The broader implications of the trial extend beyond treated patients. Tabrizi noted that this development could open doors to similar strategies aimed at delaying or preventing symptom onset, particularly for people who know they carry the Huntington's gene but have not yet developed symptoms, often referred to as stage zero Huntington's. The team is already exploring prevention-focused trials that could intervene before classical symptoms emerge, an approach that could redefine the natural history of the disease for a new generation of at-risk individuals.

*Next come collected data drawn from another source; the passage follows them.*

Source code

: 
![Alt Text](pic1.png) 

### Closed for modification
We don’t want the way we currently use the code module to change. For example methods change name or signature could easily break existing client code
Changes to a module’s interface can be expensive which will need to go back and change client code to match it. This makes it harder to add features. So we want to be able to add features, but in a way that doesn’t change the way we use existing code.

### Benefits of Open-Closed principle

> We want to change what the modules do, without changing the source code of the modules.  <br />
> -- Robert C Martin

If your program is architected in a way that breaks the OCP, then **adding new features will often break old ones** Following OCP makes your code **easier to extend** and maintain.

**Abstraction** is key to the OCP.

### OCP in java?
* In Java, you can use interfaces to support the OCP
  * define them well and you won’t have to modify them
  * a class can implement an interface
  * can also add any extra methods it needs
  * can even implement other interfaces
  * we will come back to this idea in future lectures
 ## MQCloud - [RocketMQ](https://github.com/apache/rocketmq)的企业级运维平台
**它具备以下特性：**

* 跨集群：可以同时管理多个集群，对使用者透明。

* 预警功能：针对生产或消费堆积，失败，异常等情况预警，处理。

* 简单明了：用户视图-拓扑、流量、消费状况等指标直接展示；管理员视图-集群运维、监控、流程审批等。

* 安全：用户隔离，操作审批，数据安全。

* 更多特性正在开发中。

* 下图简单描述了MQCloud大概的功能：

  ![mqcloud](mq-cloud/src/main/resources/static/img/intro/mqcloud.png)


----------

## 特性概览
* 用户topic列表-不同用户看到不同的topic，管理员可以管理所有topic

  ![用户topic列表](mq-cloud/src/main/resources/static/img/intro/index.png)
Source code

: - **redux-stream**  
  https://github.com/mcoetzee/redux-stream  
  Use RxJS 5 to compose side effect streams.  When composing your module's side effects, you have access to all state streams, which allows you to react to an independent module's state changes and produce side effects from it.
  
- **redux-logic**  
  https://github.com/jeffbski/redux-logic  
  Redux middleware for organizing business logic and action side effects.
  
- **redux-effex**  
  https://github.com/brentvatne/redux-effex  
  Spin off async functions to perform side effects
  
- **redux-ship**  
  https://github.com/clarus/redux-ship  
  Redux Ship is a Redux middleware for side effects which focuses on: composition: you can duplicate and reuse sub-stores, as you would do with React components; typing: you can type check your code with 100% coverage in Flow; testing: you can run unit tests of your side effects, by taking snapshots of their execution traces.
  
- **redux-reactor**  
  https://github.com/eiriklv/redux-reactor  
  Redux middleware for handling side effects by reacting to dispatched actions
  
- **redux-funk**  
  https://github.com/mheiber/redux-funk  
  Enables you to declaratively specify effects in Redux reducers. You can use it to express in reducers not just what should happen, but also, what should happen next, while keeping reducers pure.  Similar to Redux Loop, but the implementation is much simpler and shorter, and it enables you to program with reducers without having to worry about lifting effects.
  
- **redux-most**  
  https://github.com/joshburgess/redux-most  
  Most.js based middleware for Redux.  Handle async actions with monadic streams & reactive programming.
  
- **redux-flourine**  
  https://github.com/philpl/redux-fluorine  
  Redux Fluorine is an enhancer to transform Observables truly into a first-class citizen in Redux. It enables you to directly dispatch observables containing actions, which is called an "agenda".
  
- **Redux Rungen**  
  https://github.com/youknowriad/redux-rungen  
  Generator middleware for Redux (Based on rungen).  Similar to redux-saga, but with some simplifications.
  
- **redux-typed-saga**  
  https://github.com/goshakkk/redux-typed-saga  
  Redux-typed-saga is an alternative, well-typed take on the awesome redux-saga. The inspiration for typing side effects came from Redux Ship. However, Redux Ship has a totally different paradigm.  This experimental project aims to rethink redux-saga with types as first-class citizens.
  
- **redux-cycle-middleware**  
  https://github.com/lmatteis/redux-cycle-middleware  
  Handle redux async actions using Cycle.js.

A number of questions remain, including how best to identify which patients will benefit most, how to monitor long-term safety, and how to balance cost with potential gains in longevity and quality of life. The research community will also need to examine how such therapies could be integrated with existing symptom-management strategies and supportive care. As the field moves forward, the trial team emphasized gratitude toward the volunteers who made the study possible and urged continued engagement from families affected by Huntington's disease.

As conversations with regulatory bodies in the US, UK, and Europe proceed, researchers say the path from a promising single trial to a widely available therapy will be measured and methodical. The scope of impact will depend on replication of results, the durability of the therapeutic effect, and the ability to scale the complex surgical procedure to broader patient populations. Nevertheless, the current results constitute a landmark in the search for durable disease modification in Huntington's, providing a real sense of possibility after decades of limited treatment options.